The -s ending can mark passive voice in Swedish, but some verbs with -s are “s‑verbs” with their own meaning, not just passives.
- känna = to feel (actively), to know (a person, a place)
- Jag känner honom. – I know him.
- kännas = to feel, to be experienced as (no object; more like “to seem/feel”)
- Det känns bra. – It feels good.
- Kvällarna känns längre. – The evenings feel longer.
So känns here is:
- 3rd person singular present of kännas
- Not a passive of känna in this sentence
- Used like English “feel / seem” about how something is perceived
In comparisons, Swedish uses än = than.
Here we’re comparing how evenings feel in two different seasons, so each time expression keeps its own preposition:
- på hösten … än på sommaren
= in autumn … than in summer
If you said:
- … längre än sommaren
it would literally mean something like “longer than the summer (itself)”, which sounds odd and changes the meaning.
So:
- längre på hösten än på sommaren – natural
- längre på hösten än sommaren – not idiomatic for this meaning
The present tense in Swedish is often used for:
- General truths, habits, or repeated situations
Here, känns describes something that typically happens every autumn, not just once:
- På hösten känns de mörka kvällarna längre…

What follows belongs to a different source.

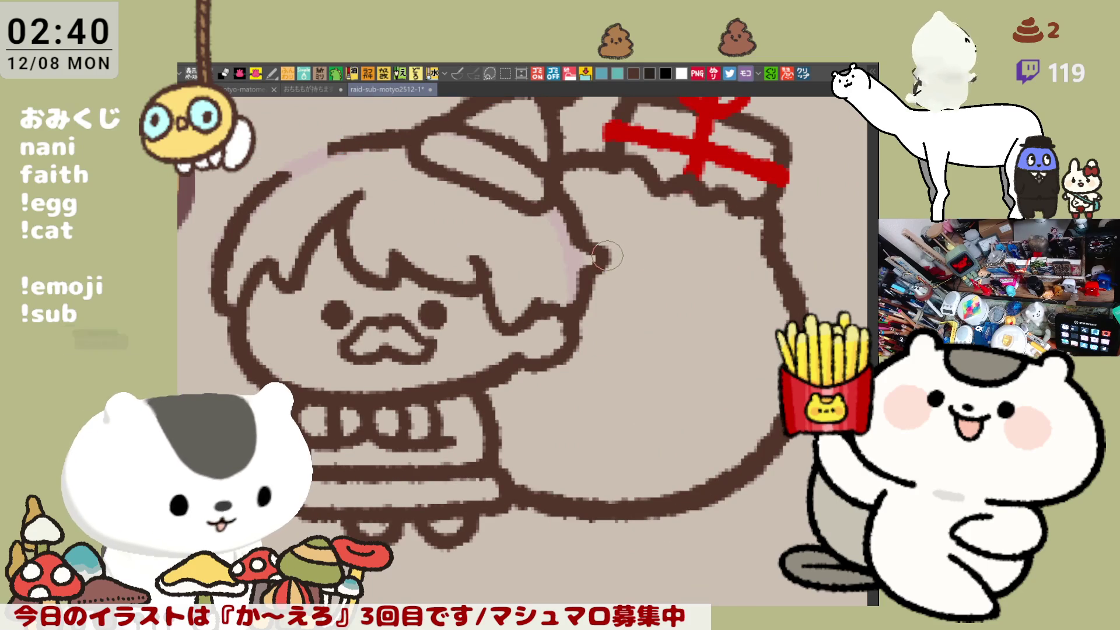
drag(607, 255, 686, 289)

= (In general) In autumn, dark evenings feel longer…
This is similar to English:
- “In winter the days are shorter.”
- “In summer it gets hot.”
So the present tense expresses a general, timeless observation, not “right now at this exact moment.”
No. In Swedish, seasons are not capitalized (unless they begin a sentence):
- hösten – autumn / fall
- sommaren – summer
- vintern – winter
- våren – spring
So:
- På hösten känns de mörka kvällarna längre än på sommaren.
is correctly written with lowercase for both hösten and sommaren.
Kväll is a common-gender noun (an en-word):
- Singular:
- en kväll – an evening
- kvällen – the evening
- Plural:
- kvällar – evenings
- kvällarna – the evenings
In the sentence, we’re talking about evenings in general during autumn, as a recognizable group:
- de mörka kvällarna = the dark evenings (those autumn evenings)
So we need definite plural, which is kvällarna.